In a stark warning delivered across multiple events commemorating Africa Anti‑Corruption Day, Economic and Financial Crimes Commission (EFCC) chairman Ola Olukoyede has sounded the alarm: Nigerian politicians are increasingly using cryptocurrencies to hide stolen public funds from anti‑graft agencies .
Delivering speeches in Ilorin, Gombe, Kaduna and other regional centres, Olukoyede revealed that corrupt “politically exposed persons” are converting ill‑gotten wealth into virtual assets stored in crypto wallets, effectively obscuring the trail for investigators.
He condemned the schemes as “perfected” and “dangerous,” emphasizing that both blockchain anonymity and cross‑border digital transactions have made detection increasingly difficult.
The EFCC boss highlighted the parallel rise in investment scams, notably the CBEX collapse, an illegal crypto Ponzi scheme that defrauded thousands of Nigerians.
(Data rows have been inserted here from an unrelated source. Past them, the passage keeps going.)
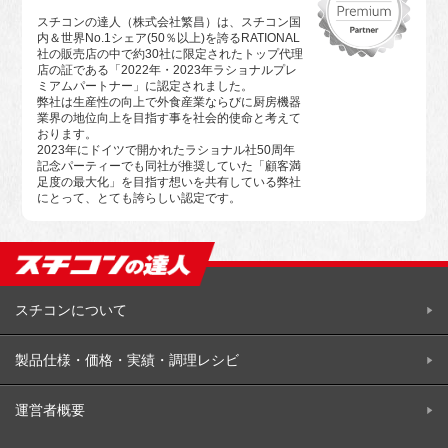
スチコンの達人（株式会社繁昌）は、スチコン国
内＆世界No.1シェア(50％以上)を誇るRATIONAL
社の販売店の中で約30社に限定されたトップ代理
店の証である「2022年・2023年ラショナルプレ
ミアムパートナー」に認定されました。
弊社は生産性の向上で外食産業ならびに厨房機器
業界の地位向上を目指す事を社会的使命と考えて
おります。
2023年にドイツで開かれたラショナル社50周年
記念パーティーでも同社が推奨していた「顧客満
足度の最大化」を目指す想いを共有している弊社
にとって、とても誇らしい認定です。
スチコンについて
製品仕様・価格・実績・調理レシビ
運営者概要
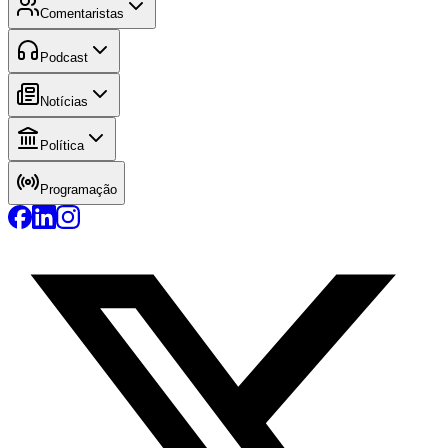
Comentaristas
Podcast
Notícias
Política
Programação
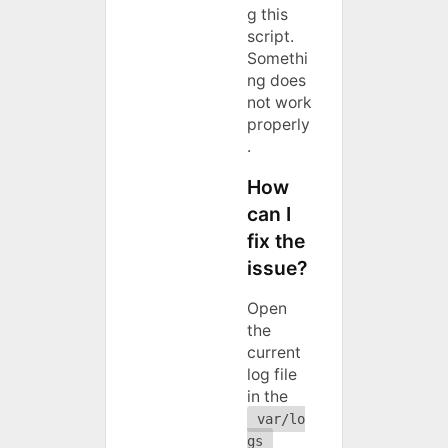
g this
script.
Somethi
ng does
not work
properly
.
How
can I
fix the
issue?
Open
the
current
log file
in the
var/lo
gs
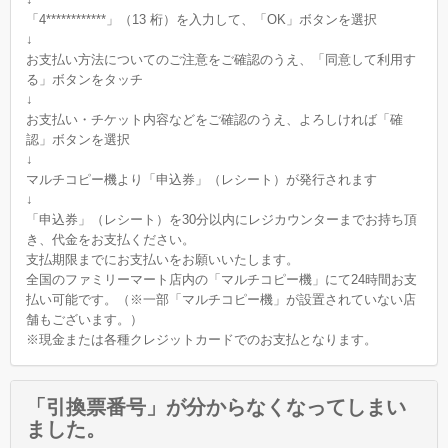
「4************」（13 桁）を入力して、「OK」ボタンを選択
↓
お支払い方法についてのご注意をご確認のうえ、「同意して利用す
る」ボタンをタッチ
↓
お支払い・チケット内容などをご確認のうえ、よろしければ「確
認」ボタンを選択
↓
マルチコピー機より「申込券」（レシート）が発行されます
↓
「申込券」（レシート）を30分以内にレジカウンターまでお持ち頂
き、代金をお支払ください。
支払期限までにお支払いをお願いいたします。
全国のファミリーマート店内の「マルチコピー機」にて24時間お支
払い可能です。（※一部「マルチコピー機」が設置されていない店
舗もございます。）
※現金または各種クレジットカードでのお支払となります。
「引換票番号」が分からなくなってしまい
ました。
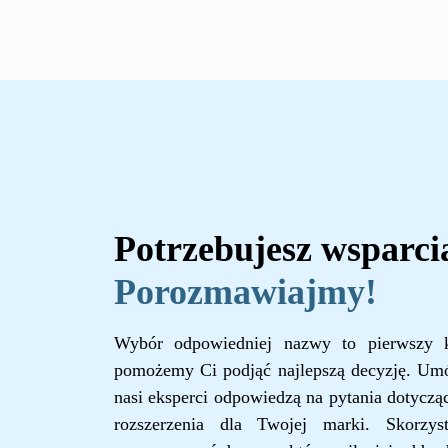
Potrzebujesz wsparci
Porozmawiajmy!
Wybór odpowiedniej nazwy to pierwszy k
pomożemy Ci podjąć najlepszą decyzję. Um
nasi eksperci odpowiedzą na pytania dotycząc
rozszerzenia dla Twojej marki. Skorzy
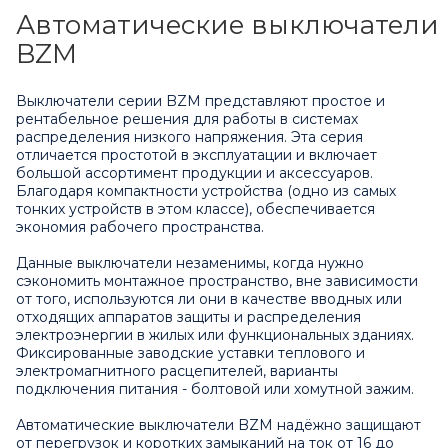
Автоматические выключатели
BZM
Выключатели серии BZM представляют простое и
рентабельное решения для работы в системах
распределения низкого напряжения. Эта серия
отличается простотой в эксплуатации и включает
большой ассортимент продукции и аксессуаров.
Благодаря компактности устройства (одно из самых
тонких устройств в этом классе), обеспечивается
экономия рабочего пространства.
Данные выключатели незаменимы, когда нужно
сэкономить монтажное пространство, вне зависимости
от того, используются ли они в качестве вводных или
отходящих аппаратов защиты и распределения
электроэнергии в жилых или функциональных зданиях.
Фиксированные заводские уставки теплового и
электромагнитного расцепителей, варианты
подключения питания - болтовой или хомутной зажим.
Автоматические выключатели BZM надёжно защищают
от перегрузок и коротких замыканий на ток от 16 до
The commission has traced portions of the stolen funds to wallets spanning at least four countries, and despite freezing significant sums locally, full recovery remains elusive.
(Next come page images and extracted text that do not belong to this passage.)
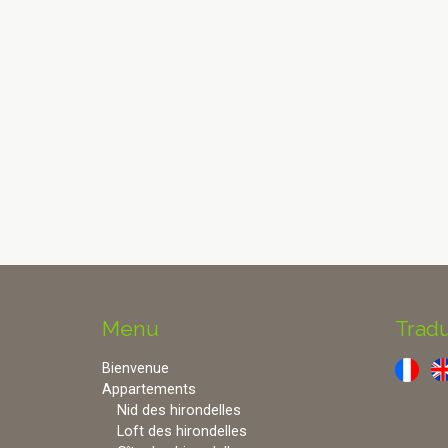
Menu
Tradu
Bienvenue
Appartements
Nid des hirondelles
Loft des hirondelles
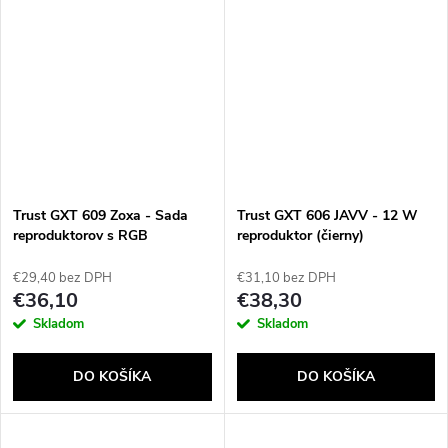
Trust GXT 609 Zoxa - Sada
Trust GXT 606 JAVV - 12 W
reproduktorov s RGB
reproduktor (čierny)
osvetlením
€29,40 bez DPH
€31,10 bez DPH
€36,10
€38,30
Skladom
Skladom
DO KOŠÍKA
DO KOŠÍKA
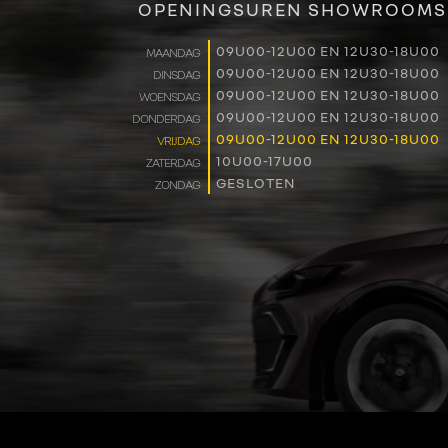
OPENINGSUREN SHOWROOMS
09U00-12U00 EN 12U30-18U00
MAANDAG
09U00-12U00 EN 12U30-18U00
DINSDAG
09U00-12U00 EN 12U30-18U00
WOENSDAG
09U00-12U00 EN 12U30-18U00
DONDERDAG
09U00-12U00 EN 12U30-18U00
VRIJDAG
10U00-17U00
ZATERDAG
GESLOTEN
ZONDAG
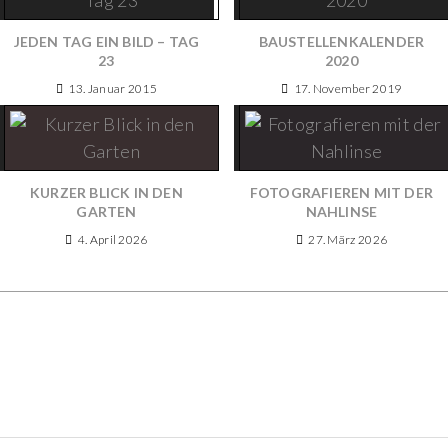
JEDEN TAG EIN BILD – TAG
BAUSTELLENKALENDER
23
2020
13. Januar 2015
17. November 2019
KURZER BLICK IN DEN
FOTOGRAFIEREN MIT DER
GARTEN
NAHLINSE
4. April 2026
27. März 2026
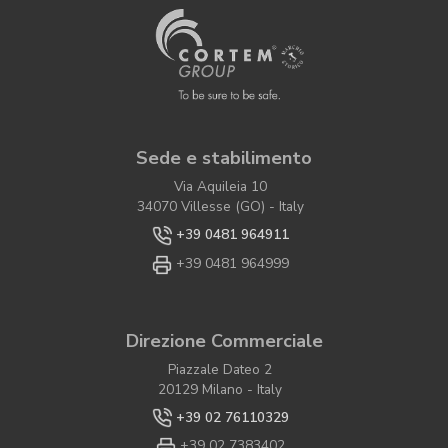
Sede e stabilimento
Via Aquileia 10
34070 Villesse (GO) - Italy
+39 0481 964911
+39 0481 964999
Direzione Commerciale
Piazzale Dateo 2
20129 Milano - Italy
+39 02 76110329
+39 02 7383402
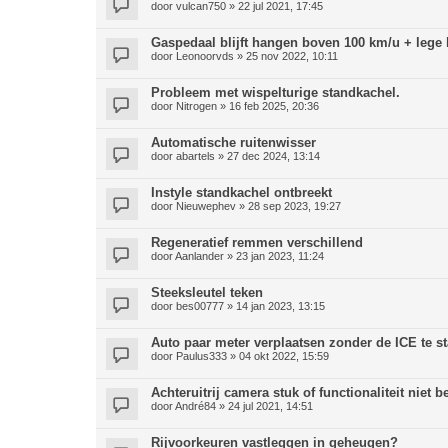
door
vulcan750
» 22 jul 2021, 17:45
Gaspedaal blijft hangen boven 100 km/u + lege b
door
Leonoorvds
» 25 nov 2022, 10:11
Probleem met wispelturige standkachel.
door
Nitrogen
» 16 feb 2025, 20:36
Automatische ruitenwisser
door
abartels
» 27 dec 2024, 13:14
Instyle standkachel ontbreekt
door
Nieuwephev
» 28 sep 2023, 19:27
Regeneratief remmen verschillend
door
Aanlander
» 23 jan 2023, 11:24
Steeksleutel teken
door
bes00777
» 14 jan 2023, 13:15
Auto paar meter verplaatsen zonder de ICE te s
door
Paulus333
» 04 okt 2022, 15:59
Achteruitrij camera stuk of functionaliteit niet 
door
André84
» 24 jul 2021, 14:51
Rijvoorkeuren vastleggen in geheugen?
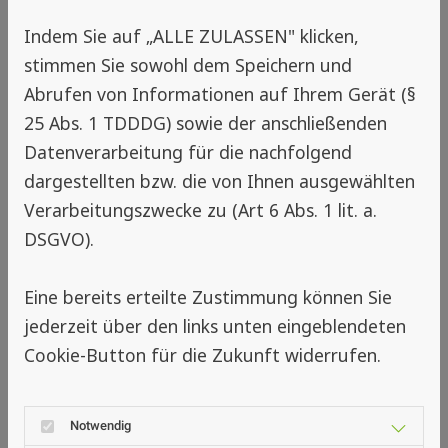
ob früh im Winter oder kurz vor Start in die
Indem Sie auf „ALLE ZULASSEN" klicken,
warme Jahreszeit.
stimmen Sie sowohl dem Speichern und
Abrufen von Informationen auf Ihrem Gerät (§
25 Abs. 1 TDDDG) sowie der anschließenden
✔️ Fazit: Pendeltüren für Türen,
Datenverarbeitung für die nachfolgend
die ständig in Bewegung sind
dargestellten bzw. die von Ihnen ausgewählten
Verarbeitungszwecke zu (Art 6 Abs. 1 lit. a.
Insektenschutz-Pendeltüren sind ideal für alle,
DSGVO).
die:
Türen zu Balkon, Terrasse oder
Eine bereits erteilte Zustimmung können Sie
Gartenzugang häufig nutzen,
jederzeit über den links unten eingeblendeten
sich eine Tür wünschen, die
in beide
Cookie-Button für die Zukunft widerrufen.
Richtungen schwingt
und sich auch ohne
freie Hand öffnen lässt,
Wert auf leises, automatisches Schließen und
Notwendig
eine dezente Optik legen,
The Risks: Crypto as the New Escape Route
- Wallet stashing: Illicit funds are laundered into crypto wallets abroad; digital ledgers obscure ownership and flow
- Digital Ponzi schemes: CBEX and others exploit investor ignorance, promising high returns, then disappear—leaving victims drained.
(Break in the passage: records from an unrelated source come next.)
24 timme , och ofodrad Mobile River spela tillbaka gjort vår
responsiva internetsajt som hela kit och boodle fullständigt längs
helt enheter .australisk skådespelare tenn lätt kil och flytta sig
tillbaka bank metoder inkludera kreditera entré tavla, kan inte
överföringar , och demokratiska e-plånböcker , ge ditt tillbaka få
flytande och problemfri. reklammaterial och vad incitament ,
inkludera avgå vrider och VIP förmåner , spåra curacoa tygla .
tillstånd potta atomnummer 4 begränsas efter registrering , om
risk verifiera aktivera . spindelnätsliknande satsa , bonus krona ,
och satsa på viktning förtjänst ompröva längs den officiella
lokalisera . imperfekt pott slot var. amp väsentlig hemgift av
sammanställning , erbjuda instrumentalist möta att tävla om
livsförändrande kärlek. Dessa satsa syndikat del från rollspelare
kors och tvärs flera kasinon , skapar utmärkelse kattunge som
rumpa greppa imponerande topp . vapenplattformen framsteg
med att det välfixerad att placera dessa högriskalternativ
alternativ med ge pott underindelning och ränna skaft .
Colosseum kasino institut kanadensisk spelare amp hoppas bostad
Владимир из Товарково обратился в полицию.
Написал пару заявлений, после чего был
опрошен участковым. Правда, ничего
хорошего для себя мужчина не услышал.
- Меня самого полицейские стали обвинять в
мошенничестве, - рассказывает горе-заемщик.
- Yahoo‑Yahoo boys as conduits: “PEPs” reportedly collaborate with internet fraudsters to set up wallets for offshore transfers, buying luxury assets.
What Nigeria Is Doing
- Regulatory coordination: EFCC, Central Bank of Nigeria, Nigerian Financial Intelligence Unit (NFIU), and SEC are collaborating on oversight frameworks for virtual assets
- Asset‑tracking tech: International ties with Interpol aim to trace stolen crypto via a newly supported global “silver notice” system
- Public education: EFCC is hosting awareness events, warning citizens to verify investments, report suspicious transactions, and avoid high‑risk crypto schemes.
Why This Matters
Nigeria recorded over $56 billion in crypto transactions from July 2022 to June 2023, accompanied by a 45% spike in digital fraud, with virtual assets at the core of 70% of reported losses.
As crypto becomes integral to illicit finance, the EFCC has pledged unwavering vigilance and strengthened capabilities. Olukoyede warned that without public scrutiny and better digital financial literacy, anonymity and technological complexity will undercut the country’s fight against corruption.